The aim of this paper was to evaluate the effects of pH, heat, and Ca2+ ions on the α-amylase activities in a commercial amylolytic enzyme (Tyazyme L300), used for apple juice processing. Kinetics of thermal inactivation was studied in acetate and citrate/phosphate buffers at different temperatures (55–70 °C) and enzyme concentrations (0.276 and 0.552 mL/100 mL). Maximum α-amylase activity was observed at pH=3.4 in both buffers. Effects of the addition of calcium chloride during and after thermal treatments were also investigated. α-amylase activities were measured by an iodometric method and thermal inactivation constants and D values (time for reducing 90 % of the enzymatic activity) were estimated.

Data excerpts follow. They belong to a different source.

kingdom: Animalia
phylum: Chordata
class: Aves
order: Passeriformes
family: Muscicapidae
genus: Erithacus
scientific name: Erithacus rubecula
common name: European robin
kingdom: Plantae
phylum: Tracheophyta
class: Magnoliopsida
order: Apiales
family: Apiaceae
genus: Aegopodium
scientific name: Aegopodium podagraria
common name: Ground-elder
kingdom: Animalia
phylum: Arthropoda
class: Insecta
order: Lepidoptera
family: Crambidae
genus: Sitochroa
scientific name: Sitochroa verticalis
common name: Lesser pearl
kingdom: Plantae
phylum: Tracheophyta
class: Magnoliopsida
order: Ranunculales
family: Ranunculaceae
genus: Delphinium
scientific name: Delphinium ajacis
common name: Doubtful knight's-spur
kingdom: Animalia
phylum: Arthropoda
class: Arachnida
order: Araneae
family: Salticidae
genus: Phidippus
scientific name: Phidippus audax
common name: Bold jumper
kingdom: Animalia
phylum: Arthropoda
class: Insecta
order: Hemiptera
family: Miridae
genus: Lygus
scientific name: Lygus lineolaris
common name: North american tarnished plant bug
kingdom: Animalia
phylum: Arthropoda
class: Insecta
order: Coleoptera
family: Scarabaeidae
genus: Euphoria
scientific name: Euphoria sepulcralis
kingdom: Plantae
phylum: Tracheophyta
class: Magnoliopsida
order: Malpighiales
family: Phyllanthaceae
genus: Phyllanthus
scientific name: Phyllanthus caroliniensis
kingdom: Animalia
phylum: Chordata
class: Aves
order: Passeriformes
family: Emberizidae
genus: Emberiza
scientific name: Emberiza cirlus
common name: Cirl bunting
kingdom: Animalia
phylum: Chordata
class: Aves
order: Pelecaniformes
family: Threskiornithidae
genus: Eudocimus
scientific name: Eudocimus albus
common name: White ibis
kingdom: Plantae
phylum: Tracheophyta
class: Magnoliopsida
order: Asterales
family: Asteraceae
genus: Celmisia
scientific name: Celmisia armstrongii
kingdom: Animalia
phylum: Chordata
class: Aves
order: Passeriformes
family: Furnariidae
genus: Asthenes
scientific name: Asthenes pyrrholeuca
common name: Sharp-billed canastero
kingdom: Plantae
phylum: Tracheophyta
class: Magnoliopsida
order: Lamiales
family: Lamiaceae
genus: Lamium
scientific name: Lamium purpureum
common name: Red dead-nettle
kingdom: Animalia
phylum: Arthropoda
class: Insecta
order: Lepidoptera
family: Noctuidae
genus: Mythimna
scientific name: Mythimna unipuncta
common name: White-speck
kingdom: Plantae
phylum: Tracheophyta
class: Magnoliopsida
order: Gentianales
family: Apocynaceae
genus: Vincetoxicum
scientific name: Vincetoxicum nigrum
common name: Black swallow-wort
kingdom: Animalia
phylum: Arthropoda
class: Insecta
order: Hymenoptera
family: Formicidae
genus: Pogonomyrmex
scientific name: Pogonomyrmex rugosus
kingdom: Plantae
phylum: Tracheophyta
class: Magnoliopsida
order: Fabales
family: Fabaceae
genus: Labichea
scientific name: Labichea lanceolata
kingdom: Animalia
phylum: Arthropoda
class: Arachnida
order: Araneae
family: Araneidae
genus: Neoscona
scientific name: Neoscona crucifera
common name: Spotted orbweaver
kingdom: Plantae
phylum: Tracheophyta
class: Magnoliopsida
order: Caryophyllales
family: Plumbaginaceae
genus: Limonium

The enzyme was more sensible to pH changes and heat when citrate ions were present in the reaction medium. If Ca2+ in the enzyme structure is bound to citrate then the resistance of the enzyme to pH changes and heat is lowered. Kinetics obtained according to Arrhenius equation and two enzymatic fractions (thermo-labile and thermoresistant) were observed too. In citrate buffer the following relation was observed for thermo-labile fraction: log (D value) = -0.144 t/°C + 12.992. The level of thermal inactivation also depended on the enzyme concentration. Higher thermal inactivation rates were obtained by increasing the enzyme concentration in the case when citrate was present. It was also found that the addition of calcium chloride (1 g/L) after thermal treatment in median containing citrate reactivated the enzyme treated at 60 and 65 °C. The possible implications of these findings in apple juice processing were discussed.